On potential investors in India, Mr. Liang said: “The spirit is willing, flesh is weak,” referring to the turbulence in the real estate sector. However, he was confident that once a few began investing here, others would “join the bandwagon.”
CHEC sees a potential Indian investor as someone with money to park, making frequent trips to Colombo to meet bankers and do business. Investors might consider admitting their children to the international school at the financial city, and perhaps even buy a plush apartment there, Mr. Liang said.
Meanwhile, Sri Lanka’s economy has been facing major challenges in the last few years, with its growth dropping to a three-year low of 4.4% in 2016, from 4.8% the previous year, Reuters reported. Asked if that would impact the project, Mr. Liang said the financial city did not depend on that. Giving an example of an investor who makes a weekend trip to Colombo, to meet his bankers, see his children studying here and perhaps spend time and money at a hotel and at restaurants, he said these were independent of how the Sri Lankan economy was doing.
However, project director and top official from the Sri Lankan side, Nihal Fernando, said that while it might be a different structure, the city would be fed by Colombo. “The Sri Lankan economy is very much linked to it and if it fails, it will affect the financial city.” On the other hand, Mr. Liang said the project would create 83,000 jobs, 90% of which was likely to be taken up by Sri Lankans. Mr. Fernando too sees a huge demand for workers, and with their high literacy and English proficiency, Sri Lankans will have an edge, he said.
On measures to prevent money laundering at such a financial hub, Mr. Liang said a separate set of laws, modelled on U.K. laws, would be applicable to the city. “A separate court, separate arbitration centres, a city that is run under a different set of rules — the whole port city playing a different game from the rest of Colombo.”

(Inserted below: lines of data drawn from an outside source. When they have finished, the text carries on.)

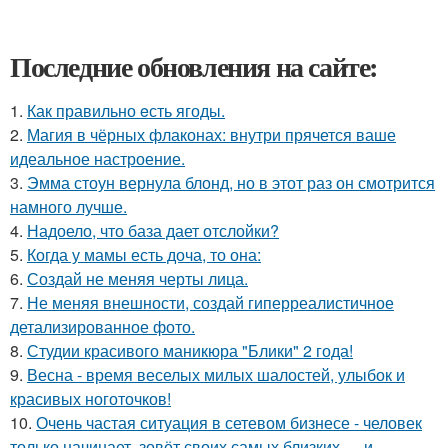
Последние обновления на сайте:
1.
Как правильно eсть ягоды.
2.
Магия в чёрных флаконах: внутри прячется ваше
идеальное настроение.
3.
Эмма стоун вернула блонд, но в этот раз он смотрится
намного лучше.
4.
Надоело, что база дает отслойки?
5.
Когда у мамы есть доча, то она:
6.
Создай не меняя черты лица.
7.
Не меняя внешности, создай гиперреалистичное
детализированное фото.
8.
Студии красивого маникюра "Блики" 2 года!
9.
Весна - время веселых милых шалостей, улыбок и
красивых ноготочков!
10.
Очень частая ситуация в сетевом бизнесе - человек
только начинает, зовёт своих самых близких … и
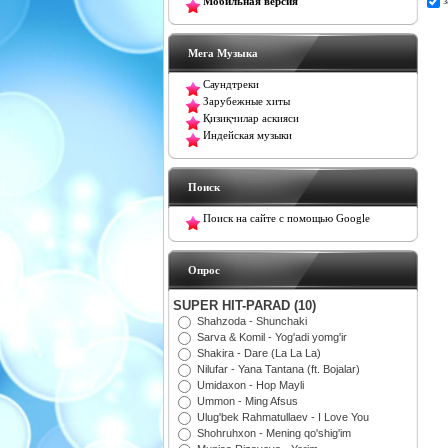
Мобильная версия
Мега Музыка
Саундтреки
Зарубежные хиты
Қизиқчилар аскияси
Индейская музыки
Поиск
Поиск на сайте с помощью Google
Oпрос
SUPER HIT-PARAD (10)
Shahzoda - Shunchaki
Sarva & Komil - Yog'adi yomg'ir
Shakira - Dare (La La La)
Nilufar - Yana Tantana (ft. Bojalar)
Umidaxon - Hop Mayli
Ummon - Ming Afsus
Ulug'bek Rahmatullaev - I Love You
Shohruhxon - Mening qo'shig'im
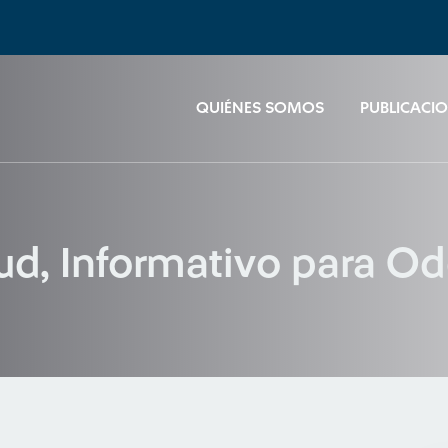
QUIÉNES SOMOS
PUBLICACI
lud, Informativo para O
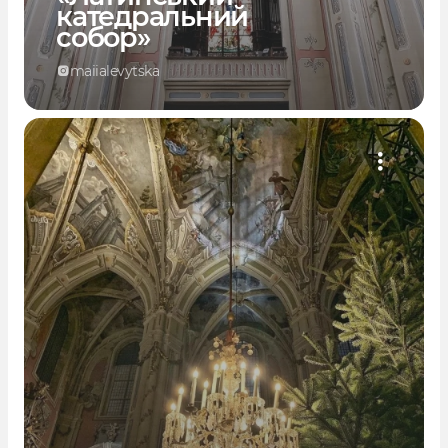
катедральний
собор»
maiialevytska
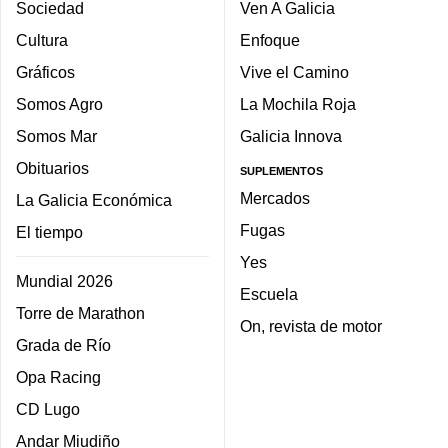
Sociedad
Ven A Galicia
Cultura
Enfoque
Gráficos
Vive el Camino
Somos Agro
La Mochila Roja
Somos Mar
Galicia Innova
Obituarios
SUPLEMENTOS
Mercados
La Galicia Económica
Fugas
El tiempo
Yes
Mundial 2026
Escuela
Torre de Marathon
On, revista de motor
Grada de Río
Opa Racing
CD Lugo
Andar Miudiño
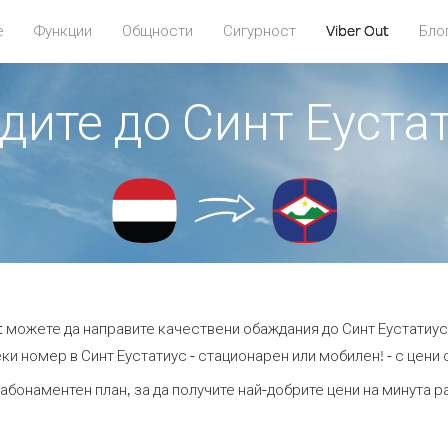
е
Функции
Общности
Сигурност
Viber Out
Бло
адите до Синт Еуста
ut можете да направите качествени обаждания до Синт Еустатиус
ки номер в Синт Еустатиус - стационарен или мобилен! - с цени от
 абонаментен план, за да получите най-добрите цени на минута р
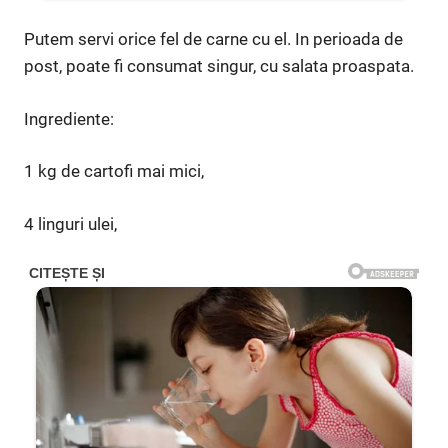
Putem servi orice fel de carne cu el. In perioada de
post, poate fi consumat singur, cu salata proaspata.
Ingrediente:
1 kg de cartofi mai mici,
4 linguri ulei,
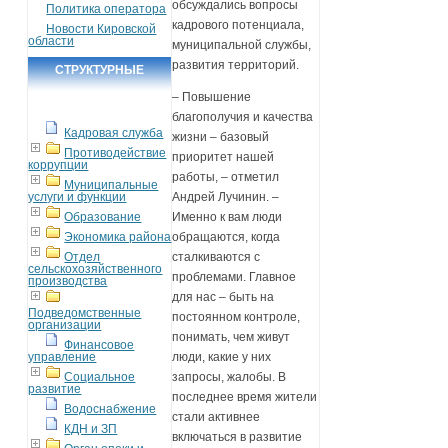
обсуждались вопросы
Политика оператора
кадрового потенциала,
Новости Кировской
области
муниципальной службы,
развития территорий.
СТРУКТУРНЫЕ
ПОДРАЗДЕЛЕНИЯ
– Повышение
благополучия и качества
Кадровая служба
жизни – базовый
Противодействие
приоритет нашей
коррупции
работы, – отметил
Муниципальные
услуги и функции
Андрей Лучинин. –
Образование
Именно к вам люди
Экономика района
обращаются, когда
Отдел
сталкиваются с
сельскохозяйственного
проблемами. Главное
производства
для нас – быть на
Подведомственные
постоянном контроле,
организации
понимать, чем живут
Финансовое
управление
люди, какие у них
Социальное
запросы, жалобы. В
развитие
последнее время жители
Водоснабжение
стали активнее
КДН и ЗП
включаться в развитие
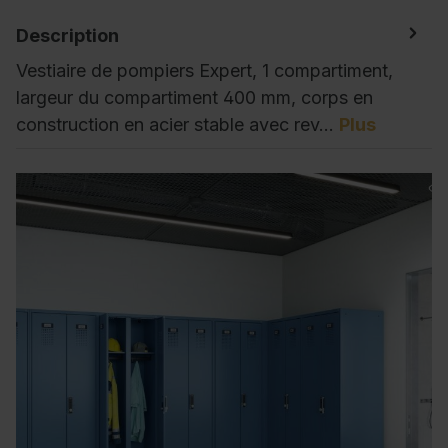
Description
Vestiaire de pompiers Expert, 1 compartiment,
largeur du compartiment 400 mm, corps en
construction en acier stable avec rev…
Plus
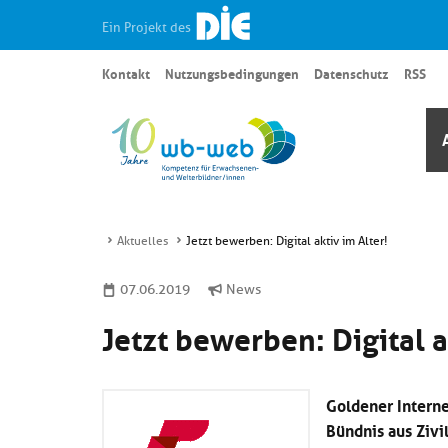
Ein Projekt des
Kontakt
Nutzungsbedingungen
Datenschutz
RSS
Aktuelles
Jetzt bewerben: Digital aktiv im Alter!
07.06.2019
News
Jetzt bewerben: Digital a
Goldener Interne
Bündnis aus Zivi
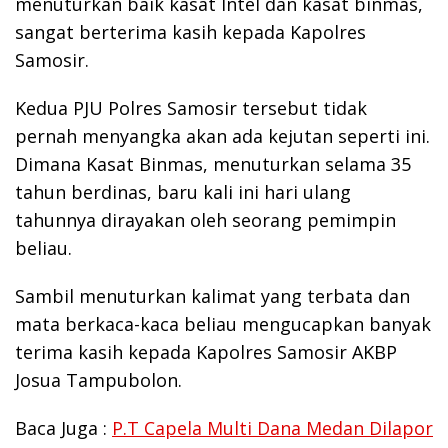
menuturkan baik kasat Intel dan kasat binmas,
sangat berterima kasih kepada Kapolres
Samosir.
Kedua PJU Polres Samosir tersebut tidak
pernah menyangka akan ada kejutan seperti ini.
Dimana Kasat Binmas, menuturkan selama 35
tahun berdinas, baru kali ini hari ulang
tahunnya dirayakan oleh seorang pemimpin
beliau.
Sambil menuturkan kalimat yang terbata dan
mata berkaca-kaca beliau mengucapkan banyak
terima kasih kepada Kapolres Samosir AKBP
Josua Tampubolon.
Baca Juga :
P.T Capela Multi Dana Medan Dilapor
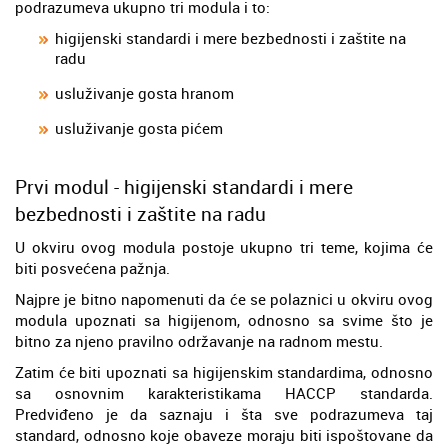
podrazumeva ukupno tri modula i to:
higijenski standardi i mere bezbednosti i zaštite na
radu
usluživanje gosta hranom
usluživanje gosta pićem
Prvi modul - higijenski standardi i mere
bezbednosti i zaštite na radu
U okviru ovog modula postoje ukupno tri teme, kojima će
biti posvećena pažnja.
Najpre je bitno napomenuti da će se polaznici u okviru ovog
modula upoznati sa higijenom, odnosno sa svime što je
bitno za njeno pravilno održavanje na radnom mestu.
Zatim će biti upoznati sa higijenskim standardima, odnosno
sa osnovnim karakteristikama HACCP standarda.
Predviđeno je da saznaju i šta sve podrazumeva taj
standard, odnosno koje obaveze moraju biti ispoštovane da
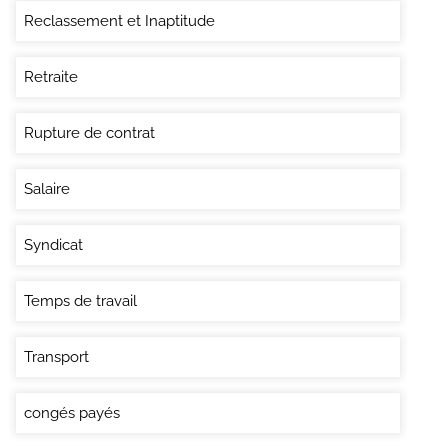
Reclassement et Inaptitude
Retraite
Rupture de contrat
Salaire
Syndicat
Temps de travail
Transport
congés payés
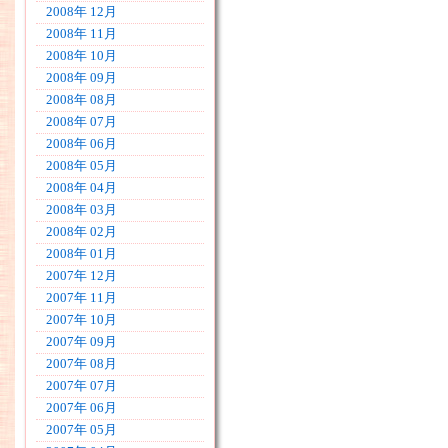
2008年 12月
2008年 11月
2008年 10月
2008年 09月
2008年 08月
2008年 07月
2008年 06月
2008年 05月
2008年 04月
2008年 03月
2008年 02月
2008年 01月
2007年 12月
2007年 11月
2007年 10月
2007年 09月
2007年 08月
2007年 07月
2007年 06月
2007年 05月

It is this exclusive operation that makes some uneasy, though the city will come under the Sri Lanka’s penal code. India’s concerns over the China-backed initiative are well-known. When Mr. Rajapaksa was in power, National Security Adviser Ajit Doval reportedly urged the Sri Lankan government to cancel the project.
Locally, there has been considerable resistance to the project, particularly from fisher folk and environmental groups. Co-convenor of the People’s Movement Against the Port City, Fr. Sarath Iddamalgoda, said illegal sand mining had become rampant in Gampaha district, north of Colombo. “That is where they get the sand to reclaim the sea,” he said, adding that 20,000 families were facing acute drinking water scarcity as a result.